A repetição das órbitas do ICESat-2 no solo antes e depois da drenagem do lago revelou a escala vertical da ruptura. A superfície do gelo caiu até 80 metros na cavidade da dolina, embora a perda da carga de água tenha tornado a plataforma de gelo flutuante mais leve e a pressão do oceano a tenha feito flexionar para cima, com os arredores imediatos do lago subindo cerca de 36 metros.

De acordo com a glacióloga Helen Amanda Fricker, coautora da pesquisa e que já estuda há muitos anos os lagos subglaciais, “é empolgante ver o ICESat-2 nos mostrar detalhes dos processos que estão ocorrendo na camada de gelo em uma escala espacial tão fina”.

“Como o derretimento da superfície das plataformas de gelo pode causar seu colapso, o que leva ao aumento do nível do mar quando o gelo triturado não é mais retido, é importante entender os processos que enfraquecem as plataformas de gelo”, diz Fricker.

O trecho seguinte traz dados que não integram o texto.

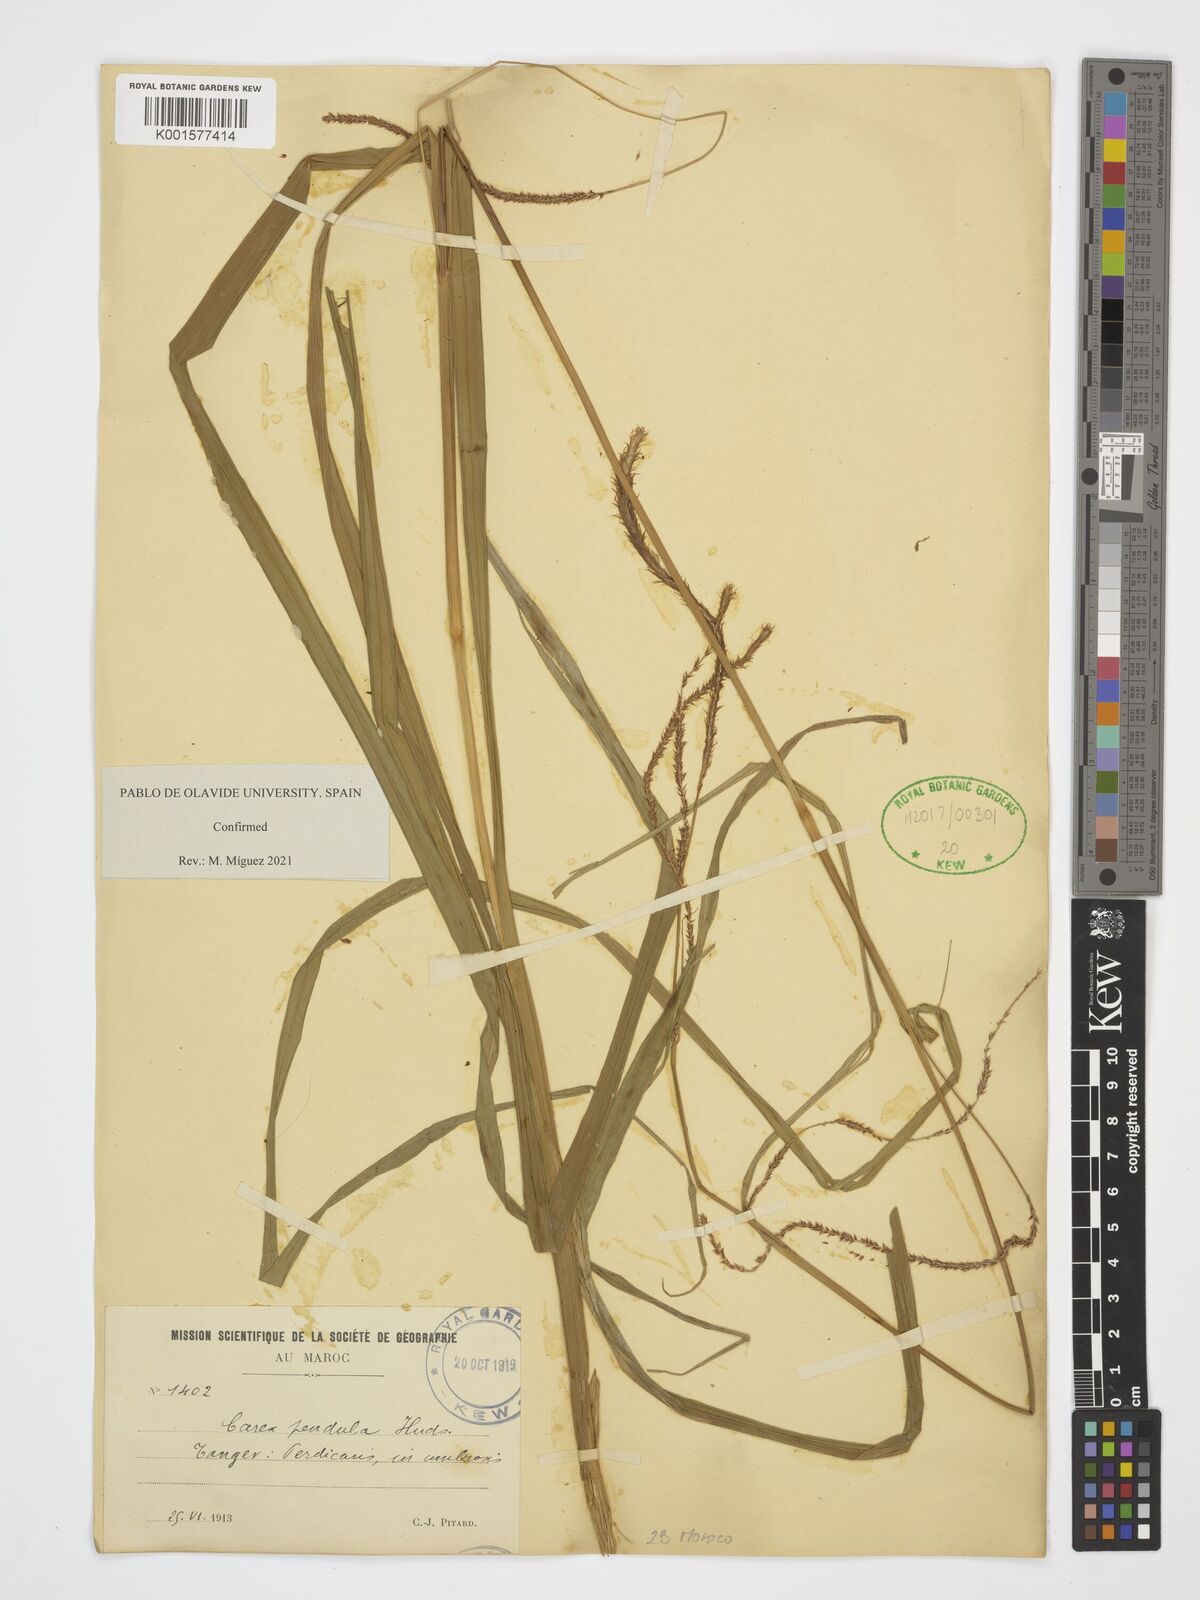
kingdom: Plantae
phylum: Tracheophyta
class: Liliopsida
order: Poales
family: Cyperaceae
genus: Carex
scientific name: Carex pendula
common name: Pendulous sedge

Derretimento dos lagos na Antártica tende a continuar

Nas últimas décadas, com o aumento da temperatura do ar, algumas plataformas de gelo experimentaram um maior derretimento da superfície, e as projeções dos modelos mais recentes para o aquecimento futuro mostram que essa tendência continua e cria mais lagos derretidos. 

Isso aumenta o risco de hidrofratura generalizada, o que poderia levar ao colapso das plataformas de gelo, permitindo uma descarga mais rápida de gelo das áreas aterradas e aumentos no nível do mar. Agora, o possível aumento do fluxo em lagos profundos e cobertos de gelo e a hidrofratura de espessas plataformas de gelo também devem ser considerados nas projeções para o aquecimento futuro, de acordo com os pesquisadores.

A equipe também usou mapas de elevação de superfície gerados pelo Polar Geospatial Center (PGC), da Universidade de Minnesota, para mostrar que a interrupção modificou a paisagem regional em 60 quilômetros quadrados.

Para calcular a quantidade de água perdida para o oceano foi utilizado o volume da cavidade e a extensão da elevação. Embora a plataforma de gelo de Amery tenha muitos lagos e riachos derretidos no verão austral, a quantidade de água perdida quando o lago foi drenado foi, muitas vezes, a entrada anual de água derretida nele.

A elevação do lago criou um novo lago a partir de um braço raso do original. Durante a estação de derretimento seguinte, ele encheu em poucos dias a mais de um milhão de metros cúbicos por dia e transbordou para a cavidade de dolina. 

Quando o ICESat-2 cruzou a dolina novamente, alguns dias depois, a equipe conseguiu medir um canal de água derretida com 20 metros de largura, recém-cortado na depressão, detectando a superfície da água a três metros de profundidade e fótons espalhados do leito do riacho mais três metros abaixo.

Segundo os autores, é muito cedo para concluir que a drenagem desse lago de degelo tenha relação com tendências mais amplas, como o aquecimento do clima ao redor da Antártica. Com essa nova capacidade de observação, e à medida que mais dados ICESat-2 e PGC são coletados, Fricker acredita que será capaz de entender melhor como esses lagos profundos são comuns e como eles evoluem ao longo do tempo.

“Este evento abrupto foi aparentemente resultado de décadas de acúmulo e armazenamento de água derretida sob a tampa de gelo isolante”, disse o coautor Jonathan Kingslake, professor do Observatório da Terra Lamont Doherty, da Universidade de Columbia, que ajudou na medição da superfície água derretida.

O futuro da dolina recém-formada é incerto: pode acumular água derretida novamente ou drenar para o oceano com mais frequência. Os cientistas permanecerão observando.